Areva vows better communication on Nunavut uranium mine project

Company wants feedback, better translations

By SAMANTHA DAWSON

Areva Resources Canada's Kiggavik uranium project is about 80 kilometres from Baker Lake. (FILE IMAGE)


Areva Resources Canada’s Kiggavik uranium project is about 80 kilometres from Baker Lake. (FILE IMAGE)

Areva Canada Resources Inc. says it’s listening to the concerns of people in Baker Lake about its proposed Kiggavik uranium mine.

The company plans to act one on these concerns as well, said Barry McCallum, manager of Nunavut Affairs for the company, April 11 at the Nunavut Mining Symposium in Iqaluit.

Areva’s Kiggavik uranium project, located about 80 kilometres west of Baker Lake, also wants to “get feedback for people,” McCallum said.

So far, there have already been 18 public meetings held by Areva, he said. Areva has held youth forums, provided regular project updates to hamlets, facilitated Inuit Qaujimajatuqaangit interviews.

Areva also maintains a website to keep people informed about the project.

The company has hired a community liaison officer in Baker Lake, William Noah, who has been on the job since 2006, and it’s set up regional liaison committees since 2007.

But the critics of the uranium mine project continue to be outspoken:

• Baker Lake MLA Moses Aupaluktuq who complained in the Nunavut legislature last month that community consultations scheduled by the Nunavut Impact Review Board to take place this spring in Baker Lake come right at a time when most people in this Kivalliq community are out hunting; and,

• Nunavummiut Makitagunarningit, Nunavut’s uranium development watchdog, whixh said last week that “important documentation is not being translated into Inuktitut, and important meetings are being held during the height of Inuit hunting seasons.”

The scheduling of the meetings has been up to the NIRB.

But, citing this as an example of its efforts to accommodate hunters, McCallum said Areva has changed the access road options to the mine project because people did not want an all-season road.

As for the challenges of having uranium terminology translated into Inuktitut, “there’s a lot of work in mining terminology, but not much in uranium,” McCallum said.

For Kiggavik’s draft Environmental Impact Statement, between 200 to 300 pages were translated from English into Inuktitut.

In the future, McCallum said Areva will continue to work with Nunavut’s language authorities to have documents published “into the words that locals use as opposed to what somebody put on a map.”
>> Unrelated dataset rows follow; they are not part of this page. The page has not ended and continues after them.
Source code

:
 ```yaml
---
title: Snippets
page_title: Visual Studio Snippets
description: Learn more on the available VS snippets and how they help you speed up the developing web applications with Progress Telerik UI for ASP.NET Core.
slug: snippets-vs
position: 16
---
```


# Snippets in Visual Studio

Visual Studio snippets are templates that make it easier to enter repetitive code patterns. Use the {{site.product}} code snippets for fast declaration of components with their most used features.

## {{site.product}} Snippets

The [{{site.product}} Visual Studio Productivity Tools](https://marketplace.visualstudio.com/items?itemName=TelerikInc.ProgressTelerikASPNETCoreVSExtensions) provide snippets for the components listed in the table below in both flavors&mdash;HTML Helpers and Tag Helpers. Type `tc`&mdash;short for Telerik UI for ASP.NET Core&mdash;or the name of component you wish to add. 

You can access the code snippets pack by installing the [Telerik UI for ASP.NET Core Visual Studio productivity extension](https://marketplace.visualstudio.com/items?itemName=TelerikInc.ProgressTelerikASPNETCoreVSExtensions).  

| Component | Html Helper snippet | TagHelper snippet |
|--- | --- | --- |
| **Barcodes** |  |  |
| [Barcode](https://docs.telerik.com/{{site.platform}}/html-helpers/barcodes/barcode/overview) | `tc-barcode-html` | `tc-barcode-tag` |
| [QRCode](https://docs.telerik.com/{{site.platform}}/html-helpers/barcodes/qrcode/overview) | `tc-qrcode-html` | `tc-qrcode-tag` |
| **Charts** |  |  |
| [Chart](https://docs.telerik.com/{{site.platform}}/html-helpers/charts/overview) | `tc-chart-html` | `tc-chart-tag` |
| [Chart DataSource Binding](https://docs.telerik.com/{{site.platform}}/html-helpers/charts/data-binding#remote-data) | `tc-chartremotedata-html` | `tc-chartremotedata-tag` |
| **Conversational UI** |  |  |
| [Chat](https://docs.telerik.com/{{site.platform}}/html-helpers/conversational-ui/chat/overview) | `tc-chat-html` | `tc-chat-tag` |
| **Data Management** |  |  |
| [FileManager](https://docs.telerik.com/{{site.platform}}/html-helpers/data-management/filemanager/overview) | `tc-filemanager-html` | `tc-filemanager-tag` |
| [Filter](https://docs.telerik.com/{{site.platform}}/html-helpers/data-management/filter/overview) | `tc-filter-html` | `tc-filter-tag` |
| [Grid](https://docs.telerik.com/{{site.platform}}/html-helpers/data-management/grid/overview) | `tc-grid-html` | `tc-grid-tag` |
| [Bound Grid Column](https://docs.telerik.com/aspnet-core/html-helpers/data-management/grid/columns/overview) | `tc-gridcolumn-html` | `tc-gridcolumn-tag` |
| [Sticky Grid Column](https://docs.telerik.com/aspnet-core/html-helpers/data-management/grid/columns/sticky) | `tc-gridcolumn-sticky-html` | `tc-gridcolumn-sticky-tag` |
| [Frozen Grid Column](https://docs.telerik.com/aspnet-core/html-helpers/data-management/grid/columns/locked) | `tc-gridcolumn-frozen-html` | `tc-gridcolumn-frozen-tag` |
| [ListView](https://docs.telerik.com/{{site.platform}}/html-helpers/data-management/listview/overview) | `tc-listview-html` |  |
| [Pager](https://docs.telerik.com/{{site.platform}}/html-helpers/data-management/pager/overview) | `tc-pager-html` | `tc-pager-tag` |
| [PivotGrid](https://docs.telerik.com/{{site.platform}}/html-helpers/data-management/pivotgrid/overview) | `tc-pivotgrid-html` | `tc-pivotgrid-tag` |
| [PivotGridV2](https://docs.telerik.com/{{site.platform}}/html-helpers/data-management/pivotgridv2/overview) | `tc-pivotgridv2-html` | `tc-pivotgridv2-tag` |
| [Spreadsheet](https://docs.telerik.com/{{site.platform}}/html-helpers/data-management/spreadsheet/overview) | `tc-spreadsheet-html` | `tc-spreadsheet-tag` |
According to the company’s website for the Kiggavik project, 30 to 35 people from Baker Lake work on site or in Baker Lake during the summer.

Areva plans to submit its final EIS by the end of 2013, and if it obtains a project certificate from the Nunavut Impact Review Board in 2014, the company — depending on market conditions — plans to start operations at the mine, which would have four open pit mines and an underground mine, in 2018.